Exercise aim
Transcribe the records in full, keeping every word exactly as given.

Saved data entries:

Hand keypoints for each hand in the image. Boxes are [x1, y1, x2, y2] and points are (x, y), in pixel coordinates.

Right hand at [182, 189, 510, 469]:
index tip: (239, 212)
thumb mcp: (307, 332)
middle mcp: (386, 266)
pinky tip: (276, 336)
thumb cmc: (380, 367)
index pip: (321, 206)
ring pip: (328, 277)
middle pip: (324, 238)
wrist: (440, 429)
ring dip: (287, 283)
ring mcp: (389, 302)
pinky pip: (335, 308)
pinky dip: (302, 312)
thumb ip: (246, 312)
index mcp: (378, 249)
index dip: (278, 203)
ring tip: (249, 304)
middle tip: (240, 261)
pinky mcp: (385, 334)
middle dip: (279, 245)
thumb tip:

Response area
Hand keypoints for each hand in the image. Boxes are [x1, y1, x2, y2] and points are (x, y), in pixel coordinates.

Right hand at [182, 189, 510, 469]:
index tip: (239, 212)
thumb mcp: (307, 332)
middle mcp: (386, 266)
pinky tip: (276, 336)
thumb cmc: (380, 367)
index pip: (321, 206)
ring pip: (328, 277)
middle pip: (324, 238)
wrist: (440, 429)
ring dip: (287, 283)
ring mcp: (389, 302)
pinky pip: (335, 308)
pinky dip: (302, 312)
thumb ip: (246, 312)
index mcp: (378, 249)
index dip: (278, 203)
ring tip: (249, 304)
middle tip: (240, 261)
pinky mcp: (385, 334)
middle dip: (279, 245)
thumb tip:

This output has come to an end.